The most obvious area where the SNP could influence Conservative policy is on greater fiscal autonomy for Scotland, with Cameron and Sturgeon already engaged in discussions over the future of devolution.
But beyond the questions over policy, the Tory win puts the SNP in a position it has traditionally been comfortable with, as the voice of protest against a Westminster government.
And with Labour entering into a period of introspection, the time is ripe for the SNP’s 56 MPs to make waves in their new home. The SNP has been clear that its victory is not a mandate for another referendum, but that will not stop the party from furthering its cause by other means. Cynics would argue that many Tories might be all too willing to oblige.
In the heat of the campaign, Lord Forsyth warned Cameron his approach risked winning an election but losing a union.

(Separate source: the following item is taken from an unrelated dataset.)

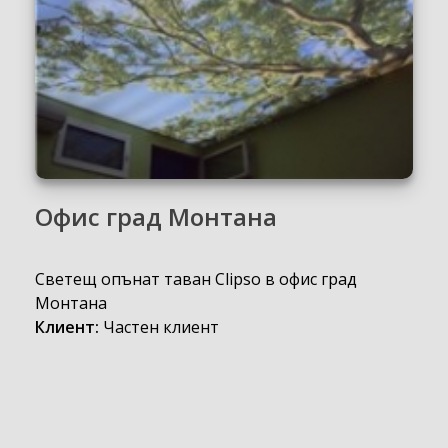
Офис град Монтана
Светещ опънат таван Clipso в офис град
Монтана
Клиент:
Частен клиент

He said: “We’ve had the dilemma for Conservatives, which is they want to be the largest party at Westminster and therefore, some see the fact that the nationalists are going to take seats in Scotland will be helpful. But that is a short-term and dangerous view which threatens the integrity of our country.”
Standing outside Downing Street, he promised to strengthen devolution to Scotland, Wales and Northern Ireland, pledging that Scotland would have “the strongest devolved parliament in the world”.
Cameron said: “We will govern as a party of one nation, one United Kingdom. That means ensuring this recovery reaches all parts of our country, from north to south, to east to west.”
Whether that will be enough to assuage the fears of critics remains to be seen.
The irony is that, following the No vote and seen through the lens of rising English nationalism, consent to the continuation of the UK is, arguably, more secure in Scotland than it is in England.
With the Tories in power, the SNP in opposition and Labour in chaos, it could be that independence does not come from Scotland, but from Westminster.